During the beloved church dinner season, there are a multitude of venues to choose from. Dinners are held all week, particularly on weekends. On some occasions you have to decide which of two or more locations you want to visit.
If you are lucky, you may be able to make two meals if they are close enough to each other. You suffer, but it is well worth it.
Last weekend offered some great opportunities for church dining. On Saturday it was the Booneville United Methodist Church in Booneville. On Sunday it was the Immanuel Lutheran Church in Adair.
Booneville is an unincorporated town in Dallas County, located west of Des Moines and West Des Moines. Booneville was founded in 1871. It was named after the Boone family, who were prominent local landowners.
Booneville is set in a hilly area. There is not much there except for a United Methodist Church, a restaurant which always has dozens of cars in the parking lot, a thrift store and a U.S. Post Office for the 50038 zip code.
As in other small towns, one sees in Booneville interesting practices not seen in larger areas. There is very limited parking at the church. During events such as a dinner, people park their cars on both sides of the street. You can barely get a car through the middle. A larger town would be concerned because you could not get emergency vehicles through these cars.
It is always interesting to see the buildings that are used as post offices in smaller towns. They are not always modern or uniform as in larger towns. Many of them are rented by the U.S. Postal Service and are not owned by the federal government.
Each fall year the Booneville United Methodist Church hosts a dinner. Since I started attending several years ago, the main menu has always been chicken and noodles with potatoes. Green beans are the vegetable. A variety of salads are offered, along with a choice of pies and other desserts.
The ladies of the church always decorate, and each table contains a decoration on the table with inspirational verses from the Bible.
They plan to serve about 180 people. One year Dan and I did not get to the dinner soon enough, and we got nothing except pie. You have to arrive in a timely manner, or you might be out of luck. The ladies have laminated cards with a number on them. When you go through, they put the number in a basket.
Monies raised are used for various missions or projects within the church, according to the church ladies.
The next day was Sunday. A local media outlet had Immanuel Lutheran Church listed, which we assumed to be in Guthrie Center. We got to the church and there were no cars around. I went into the dark, unlocked church to investigate.
I heard someone coming in and yelled hello so as not to scare them. I asked the church lady, who said the church dinner was in Adair. Guthrie Center’s event would be coming up the following Wednesday.
I went back to the car and told Dan. We headed west and then south for another 30 minutes. I had not been so close to so many windmills in my life. It looked like thousands of these windmills for as far as you could see.
Adair sits on the far northern border of Adair County. Adair was founded in 1868, when the Rock Island railroad was built through there. It was first called Summit Cut.
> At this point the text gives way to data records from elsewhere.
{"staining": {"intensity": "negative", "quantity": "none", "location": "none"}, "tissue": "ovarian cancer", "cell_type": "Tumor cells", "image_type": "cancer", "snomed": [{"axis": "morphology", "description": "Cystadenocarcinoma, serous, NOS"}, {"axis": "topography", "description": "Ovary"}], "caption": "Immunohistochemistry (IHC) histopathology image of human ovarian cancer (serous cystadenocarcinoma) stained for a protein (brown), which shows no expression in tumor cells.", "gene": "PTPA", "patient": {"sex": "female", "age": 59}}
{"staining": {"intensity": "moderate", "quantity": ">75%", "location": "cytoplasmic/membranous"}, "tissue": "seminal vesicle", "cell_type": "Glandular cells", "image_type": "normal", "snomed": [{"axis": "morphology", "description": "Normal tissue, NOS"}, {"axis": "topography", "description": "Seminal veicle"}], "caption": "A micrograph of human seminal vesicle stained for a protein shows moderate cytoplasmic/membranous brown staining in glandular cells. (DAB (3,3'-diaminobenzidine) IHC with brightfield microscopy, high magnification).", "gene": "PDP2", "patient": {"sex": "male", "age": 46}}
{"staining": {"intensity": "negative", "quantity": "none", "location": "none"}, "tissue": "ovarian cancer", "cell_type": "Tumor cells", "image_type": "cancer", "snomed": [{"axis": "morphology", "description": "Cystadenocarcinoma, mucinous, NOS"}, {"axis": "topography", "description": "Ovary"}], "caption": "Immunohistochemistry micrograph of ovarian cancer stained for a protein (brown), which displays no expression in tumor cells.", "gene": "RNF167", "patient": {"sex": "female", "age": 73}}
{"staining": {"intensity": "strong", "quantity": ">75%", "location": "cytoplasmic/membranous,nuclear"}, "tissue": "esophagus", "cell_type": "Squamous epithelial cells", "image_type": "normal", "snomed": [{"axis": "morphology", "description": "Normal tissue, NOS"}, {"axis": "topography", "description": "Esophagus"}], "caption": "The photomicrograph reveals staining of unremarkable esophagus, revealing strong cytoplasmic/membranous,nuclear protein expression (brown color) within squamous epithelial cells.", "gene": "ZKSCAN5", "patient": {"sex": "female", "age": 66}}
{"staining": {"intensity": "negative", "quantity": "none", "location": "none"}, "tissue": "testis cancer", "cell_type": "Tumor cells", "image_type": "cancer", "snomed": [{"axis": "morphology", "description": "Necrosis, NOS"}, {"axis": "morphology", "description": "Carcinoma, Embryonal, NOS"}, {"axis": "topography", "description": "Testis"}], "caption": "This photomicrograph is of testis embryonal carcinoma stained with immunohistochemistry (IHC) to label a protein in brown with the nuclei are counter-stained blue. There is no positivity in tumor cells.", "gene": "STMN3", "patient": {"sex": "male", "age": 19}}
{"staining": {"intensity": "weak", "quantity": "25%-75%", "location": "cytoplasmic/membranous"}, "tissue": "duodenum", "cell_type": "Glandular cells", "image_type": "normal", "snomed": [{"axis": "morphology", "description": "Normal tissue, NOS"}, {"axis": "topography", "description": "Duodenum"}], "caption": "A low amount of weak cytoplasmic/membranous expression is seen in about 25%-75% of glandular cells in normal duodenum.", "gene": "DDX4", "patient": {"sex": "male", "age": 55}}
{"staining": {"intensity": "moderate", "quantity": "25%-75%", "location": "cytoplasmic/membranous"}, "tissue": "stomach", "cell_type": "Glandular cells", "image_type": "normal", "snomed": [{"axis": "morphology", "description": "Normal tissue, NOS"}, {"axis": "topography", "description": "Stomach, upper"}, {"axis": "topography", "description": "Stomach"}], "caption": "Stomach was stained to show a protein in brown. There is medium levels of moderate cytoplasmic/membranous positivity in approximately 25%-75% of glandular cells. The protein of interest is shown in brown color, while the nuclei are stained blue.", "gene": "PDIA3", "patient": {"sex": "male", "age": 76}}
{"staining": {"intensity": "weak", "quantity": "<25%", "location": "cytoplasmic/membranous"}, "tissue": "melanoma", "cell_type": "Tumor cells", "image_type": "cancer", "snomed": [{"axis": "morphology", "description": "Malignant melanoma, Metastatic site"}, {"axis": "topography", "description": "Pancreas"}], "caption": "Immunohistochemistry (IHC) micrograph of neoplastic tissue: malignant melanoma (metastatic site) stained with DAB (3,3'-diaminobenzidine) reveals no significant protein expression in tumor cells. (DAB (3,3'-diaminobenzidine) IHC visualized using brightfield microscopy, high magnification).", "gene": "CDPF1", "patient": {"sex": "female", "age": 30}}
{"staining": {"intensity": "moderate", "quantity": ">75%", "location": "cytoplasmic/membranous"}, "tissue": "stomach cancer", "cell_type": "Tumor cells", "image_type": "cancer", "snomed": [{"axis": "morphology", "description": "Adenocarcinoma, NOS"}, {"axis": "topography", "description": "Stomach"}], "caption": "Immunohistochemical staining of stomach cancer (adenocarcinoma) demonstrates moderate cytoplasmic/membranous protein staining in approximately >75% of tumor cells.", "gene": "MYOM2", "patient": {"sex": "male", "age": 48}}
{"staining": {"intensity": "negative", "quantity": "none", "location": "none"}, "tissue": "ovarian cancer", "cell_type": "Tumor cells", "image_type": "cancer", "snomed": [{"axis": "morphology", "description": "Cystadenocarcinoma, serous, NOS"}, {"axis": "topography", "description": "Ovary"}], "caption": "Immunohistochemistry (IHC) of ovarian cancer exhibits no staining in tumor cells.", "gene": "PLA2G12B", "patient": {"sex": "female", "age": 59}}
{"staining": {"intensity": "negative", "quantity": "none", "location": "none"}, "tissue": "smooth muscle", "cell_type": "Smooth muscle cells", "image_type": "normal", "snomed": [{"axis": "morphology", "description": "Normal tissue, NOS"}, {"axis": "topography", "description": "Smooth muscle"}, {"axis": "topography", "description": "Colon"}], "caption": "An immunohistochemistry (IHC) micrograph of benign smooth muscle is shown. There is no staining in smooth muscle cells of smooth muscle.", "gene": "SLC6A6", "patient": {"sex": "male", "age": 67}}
In 1872 the city was named Adair after a War of 1812 general and the eighth governor of Kentucky, John Adair.
Adair is very famous because the first successful train robbery in the U.S. took place there July 21, 1873. The James-Younger Gang, which was led by Jesse James, derailed a train southwest of town and got away with $3,000. The engineer was killed in the derailment.
On June 27, 1953, Adair had a rare F5 tornado go through it.
The Immanuel Lutheran Church held its Oktoberfest in the Adair Community Building just off U.S. Interstate 80. They are part of the Lutheran Church Missouri Synod (LCMS).
The money raised from the meal will be used for LCMS hurricane relief. There were a lot of area LCMS clergy in attendance at the dinner. It was good to see clergy supporting a fellow church and giving charity to the victims of the hurricanes.
The sumptuous menu included beer brats, roast beef, ham, cheesy potatoes, green beans, homemade apple sauce and dessert. Also there was a silent auction, and farm-fresh eggs were sold. Funds raised for the silent auction will be used for projects within the church.
The scene was very festive. There were autumn-themed displays, and polka music was played in the background.
After the dinner, we headed down the white pole road. We took tours of Adair, Casey, Menlo, Dexter and Redfield. Oftentimes you run across interesting things in small towns.
So our weekend was made joyful with two interesting days with excellent food. Thankfully, there are still more dinners to come.